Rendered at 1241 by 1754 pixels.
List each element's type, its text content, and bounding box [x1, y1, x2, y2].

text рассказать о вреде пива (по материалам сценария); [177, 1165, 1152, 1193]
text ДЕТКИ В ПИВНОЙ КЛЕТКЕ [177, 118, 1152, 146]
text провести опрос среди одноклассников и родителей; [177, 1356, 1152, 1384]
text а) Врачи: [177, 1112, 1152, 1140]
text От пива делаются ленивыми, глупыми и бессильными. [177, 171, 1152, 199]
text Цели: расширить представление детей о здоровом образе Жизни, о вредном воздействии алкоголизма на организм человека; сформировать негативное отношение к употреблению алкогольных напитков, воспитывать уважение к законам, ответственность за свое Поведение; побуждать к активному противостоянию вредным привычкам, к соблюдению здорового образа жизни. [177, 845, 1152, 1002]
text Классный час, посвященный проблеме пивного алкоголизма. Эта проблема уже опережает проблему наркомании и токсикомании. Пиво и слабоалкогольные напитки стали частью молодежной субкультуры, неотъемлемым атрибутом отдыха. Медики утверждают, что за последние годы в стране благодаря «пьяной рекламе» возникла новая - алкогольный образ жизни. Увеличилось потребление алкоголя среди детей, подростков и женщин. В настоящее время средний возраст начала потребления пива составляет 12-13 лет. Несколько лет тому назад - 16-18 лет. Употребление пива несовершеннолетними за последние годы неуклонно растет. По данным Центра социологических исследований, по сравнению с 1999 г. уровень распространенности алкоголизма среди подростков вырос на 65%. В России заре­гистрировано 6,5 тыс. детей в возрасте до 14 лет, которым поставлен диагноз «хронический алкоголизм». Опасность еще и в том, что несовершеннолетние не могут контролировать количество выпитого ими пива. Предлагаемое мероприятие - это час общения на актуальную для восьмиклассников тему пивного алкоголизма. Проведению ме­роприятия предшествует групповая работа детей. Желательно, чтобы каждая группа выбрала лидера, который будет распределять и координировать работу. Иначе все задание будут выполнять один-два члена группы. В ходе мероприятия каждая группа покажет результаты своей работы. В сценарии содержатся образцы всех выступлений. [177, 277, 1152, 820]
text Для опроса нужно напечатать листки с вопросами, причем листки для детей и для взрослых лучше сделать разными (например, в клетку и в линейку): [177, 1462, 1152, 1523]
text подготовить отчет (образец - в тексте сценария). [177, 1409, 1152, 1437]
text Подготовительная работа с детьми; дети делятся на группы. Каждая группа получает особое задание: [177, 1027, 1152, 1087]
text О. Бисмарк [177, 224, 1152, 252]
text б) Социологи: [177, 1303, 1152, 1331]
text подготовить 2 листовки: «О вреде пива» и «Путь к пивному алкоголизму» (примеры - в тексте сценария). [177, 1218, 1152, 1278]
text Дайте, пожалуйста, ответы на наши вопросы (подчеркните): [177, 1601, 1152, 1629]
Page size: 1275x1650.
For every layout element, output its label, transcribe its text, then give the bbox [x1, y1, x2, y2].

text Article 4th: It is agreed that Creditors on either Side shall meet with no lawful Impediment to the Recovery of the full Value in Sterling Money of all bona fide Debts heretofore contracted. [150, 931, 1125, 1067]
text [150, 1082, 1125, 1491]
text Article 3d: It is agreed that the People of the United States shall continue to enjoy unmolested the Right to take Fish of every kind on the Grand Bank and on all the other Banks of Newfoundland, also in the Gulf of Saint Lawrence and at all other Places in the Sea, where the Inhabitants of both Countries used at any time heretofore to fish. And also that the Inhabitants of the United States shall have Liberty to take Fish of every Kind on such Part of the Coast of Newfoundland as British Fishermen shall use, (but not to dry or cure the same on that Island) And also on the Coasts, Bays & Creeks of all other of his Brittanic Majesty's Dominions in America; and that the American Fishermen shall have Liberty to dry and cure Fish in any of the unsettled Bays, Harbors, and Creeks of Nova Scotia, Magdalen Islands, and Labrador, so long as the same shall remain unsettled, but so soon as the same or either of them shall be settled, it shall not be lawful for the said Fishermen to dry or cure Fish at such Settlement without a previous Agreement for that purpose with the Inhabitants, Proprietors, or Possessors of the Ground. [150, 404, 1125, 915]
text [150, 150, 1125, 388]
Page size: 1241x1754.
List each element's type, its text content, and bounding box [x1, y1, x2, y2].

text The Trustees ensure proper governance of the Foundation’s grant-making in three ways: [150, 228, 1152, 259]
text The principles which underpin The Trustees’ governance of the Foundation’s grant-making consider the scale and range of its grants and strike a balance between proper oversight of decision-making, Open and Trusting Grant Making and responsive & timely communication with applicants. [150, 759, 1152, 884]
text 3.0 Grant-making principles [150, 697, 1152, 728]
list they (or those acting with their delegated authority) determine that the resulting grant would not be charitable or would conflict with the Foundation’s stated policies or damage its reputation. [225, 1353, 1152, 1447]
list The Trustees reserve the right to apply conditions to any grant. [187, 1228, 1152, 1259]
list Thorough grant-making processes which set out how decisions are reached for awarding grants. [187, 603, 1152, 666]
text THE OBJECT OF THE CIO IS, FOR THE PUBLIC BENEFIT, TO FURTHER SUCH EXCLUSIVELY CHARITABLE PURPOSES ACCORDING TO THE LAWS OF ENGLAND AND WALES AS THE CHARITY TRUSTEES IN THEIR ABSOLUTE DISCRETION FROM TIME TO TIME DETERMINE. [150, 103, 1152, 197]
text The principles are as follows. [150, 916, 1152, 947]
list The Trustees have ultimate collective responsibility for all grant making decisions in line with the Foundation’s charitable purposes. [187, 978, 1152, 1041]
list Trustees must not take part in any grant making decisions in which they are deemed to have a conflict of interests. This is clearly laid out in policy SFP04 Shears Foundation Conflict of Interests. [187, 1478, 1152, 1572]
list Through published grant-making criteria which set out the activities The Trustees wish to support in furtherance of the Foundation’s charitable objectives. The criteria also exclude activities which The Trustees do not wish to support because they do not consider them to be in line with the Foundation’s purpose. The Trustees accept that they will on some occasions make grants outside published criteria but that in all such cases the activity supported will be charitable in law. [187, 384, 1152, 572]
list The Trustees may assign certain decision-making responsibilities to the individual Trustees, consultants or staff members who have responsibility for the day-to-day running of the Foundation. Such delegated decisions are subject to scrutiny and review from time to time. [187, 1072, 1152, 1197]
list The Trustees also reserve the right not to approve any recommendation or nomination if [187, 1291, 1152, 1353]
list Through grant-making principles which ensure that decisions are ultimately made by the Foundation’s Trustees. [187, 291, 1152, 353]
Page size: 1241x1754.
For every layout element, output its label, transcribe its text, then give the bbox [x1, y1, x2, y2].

=-=-=

* [PROBLEM TO WORK ON]
A verbatim version of the complete listing above is to be returned.

* [ANSWER FOR THE TASK]
Rendered at 1241 by 1754 pixels.
List each element's type, its text content, and bounding box [x1, y1, x2, y2].

text рассказать о вреде пива (по материалам сценария); [177, 1165, 1152, 1193]
text ДЕТКИ В ПИВНОЙ КЛЕТКЕ [177, 118, 1152, 146]
text провести опрос среди одноклассников и родителей; [177, 1356, 1152, 1384]
text а) Врачи: [177, 1112, 1152, 1140]
text От пива делаются ленивыми, глупыми и бессильными. [177, 171, 1152, 199]
text Цели: расширить представление детей о здоровом образе Жизни, о вредном воздействии алкоголизма на организм человека; сформировать негативное отношение к употреблению алкогольных напитков, воспитывать уважение к законам, ответственность за свое Поведение; побуждать к активному противостоянию вредным привычкам, к соблюдению здорового образа жизни. [177, 845, 1152, 1002]
text Классный час, посвященный проблеме пивного алкоголизма. Эта проблема уже опережает проблему наркомании и токсикомании. Пиво и слабоалкогольные напитки стали частью молодежной субкультуры, неотъемлемым атрибутом отдыха. Медики утверждают, что за последние годы в стране благодаря «пьяной рекламе» возникла новая - алкогольный образ жизни. Увеличилось потребление алкоголя среди детей, подростков и женщин. В настоящее время средний возраст начала потребления пива составляет 12-13 лет. Несколько лет тому назад - 16-18 лет. Употребление пива несовершеннолетними за последние годы неуклонно растет. По данным Центра социологических исследований, по сравнению с 1999 г. уровень распространенности алкоголизма среди подростков вырос на 65%. В России заре­гистрировано 6,5 тыс. детей в возрасте до 14 лет, которым поставлен диагноз «хронический алкоголизм». Опасность еще и в том, что несовершеннолетние не могут контролировать количество выпитого ими пива. Предлагаемое мероприятие - это час общения на актуальную для восьмиклассников тему пивного алкоголизма. Проведению ме­роприятия предшествует групповая работа детей. Желательно, чтобы каждая группа выбрала лидера, который будет распределять и координировать работу. Иначе все задание будут выполнять один-два члена группы. В ходе мероприятия каждая группа покажет результаты своей работы. В сценарии содержатся образцы всех выступлений. [177, 277, 1152, 820]
text Для опроса нужно напечатать листки с вопросами, причем листки для детей и для взрослых лучше сделать разными (например, в клетку и в линейку): [177, 1462, 1152, 1523]
text подготовить отчет (образец - в тексте сценария). [177, 1409, 1152, 1437]
text Подготовительная работа с детьми; дети делятся на группы. Каждая группа получает особое задание: [177, 1027, 1152, 1087]
text О. Бисмарк [177, 224, 1152, 252]
text б) Социологи: [177, 1303, 1152, 1331]
text подготовить 2 листовки: «О вреде пива» и «Путь к пивному алкоголизму» (примеры - в тексте сценария). [177, 1218, 1152, 1278]
text Дайте, пожалуйста, ответы на наши вопросы (подчеркните): [177, 1601, 1152, 1629]
Page size: 1275x1650.
For every layout element, output its label, transcribe its text, then give the bbox [x1, y1, x2, y2].

text Article 4th: It is agreed that Creditors on either Side shall meet with no lawful Impediment to the Recovery of the full Value in Sterling Money of all bona fide Debts heretofore contracted. [150, 931, 1125, 1067]
text [150, 1082, 1125, 1491]
text Article 3d: It is agreed that the People of the United States shall continue to enjoy unmolested the Right to take Fish of every kind on the Grand Bank and on all the other Banks of Newfoundland, also in the Gulf of Saint Lawrence and at all other Places in the Sea, where the Inhabitants of both Countries used at any time heretofore to fish. And also that the Inhabitants of the United States shall have Liberty to take Fish of every Kind on such Part of the Coast of Newfoundland as British Fishermen shall use, (but not to dry or cure the same on that Island) And also on the Coasts, Bays & Creeks of all other of his Brittanic Majesty's Dominions in America; and that the American Fishermen shall have Liberty to dry and cure Fish in any of the unsettled Bays, Harbors, and Creeks of Nova Scotia, Magdalen Islands, and Labrador, so long as the same shall remain unsettled, but so soon as the same or either of them shall be settled, it shall not be lawful for the said Fishermen to dry or cure Fish at such Settlement without a previous Agreement for that purpose with the Inhabitants, Proprietors, or Possessors of the Ground. [150, 404, 1125, 915]
text [150, 150, 1125, 388]
Page size: 1241x1754.
List each element's type, its text content, and bounding box [x1, y1, x2, y2].

text The Trustees ensure proper governance of the Foundation’s grant-making in three ways: [150, 228, 1152, 259]
text The principles which underpin The Trustees’ governance of the Foundation’s grant-making consider the scale and range of its grants and strike a balance between proper oversight of decision-making, Open and Trusting Grant Making and responsive & timely communication with applicants. [150, 759, 1152, 884]
text 3.0 Grant-making principles [150, 697, 1152, 728]
list they (or those acting with their delegated authority) determine that the resulting grant would not be charitable or would conflict with the Foundation’s stated policies or damage its reputation. [225, 1353, 1152, 1447]
list The Trustees reserve the right to apply conditions to any grant. [187, 1228, 1152, 1259]
list Thorough grant-making processes which set out how decisions are reached for awarding grants. [187, 603, 1152, 666]
text THE OBJECT OF THE CIO IS, FOR THE PUBLIC BENEFIT, TO FURTHER SUCH EXCLUSIVELY CHARITABLE PURPOSES ACCORDING TO THE LAWS OF ENGLAND AND WALES AS THE CHARITY TRUSTEES IN THEIR ABSOLUTE DISCRETION FROM TIME TO TIME DETERMINE. [150, 103, 1152, 197]
text The principles are as follows. [150, 916, 1152, 947]
list The Trustees have ultimate collective responsibility for all grant making decisions in line with the Foundation’s charitable purposes. [187, 978, 1152, 1041]
list Trustees must not take part in any grant making decisions in which they are deemed to have a conflict of interests. This is clearly laid out in policy SFP04 Shears Foundation Conflict of Interests. [187, 1478, 1152, 1572]
list Through published grant-making criteria which set out the activities The Trustees wish to support in furtherance of the Foundation’s charitable objectives. The criteria also exclude activities which The Trustees do not wish to support because they do not consider them to be in line with the Foundation’s purpose. The Trustees accept that they will on some occasions make grants outside published criteria but that in all such cases the activity supported will be charitable in law. [187, 384, 1152, 572]
list The Trustees may assign certain decision-making responsibilities to the individual Trustees, consultants or staff members who have responsibility for the day-to-day running of the Foundation. Such delegated decisions are subject to scrutiny and review from time to time. [187, 1072, 1152, 1197]
list The Trustees also reserve the right not to approve any recommendation or nomination if [187, 1291, 1152, 1353]
list Through grant-making principles which ensure that decisions are ultimately made by the Foundation’s Trustees. [187, 291, 1152, 353]
Page size: 1241x1754.
For every layout element, output its label, transcribe its text, then give the bbox [x1, y1, x2, y2].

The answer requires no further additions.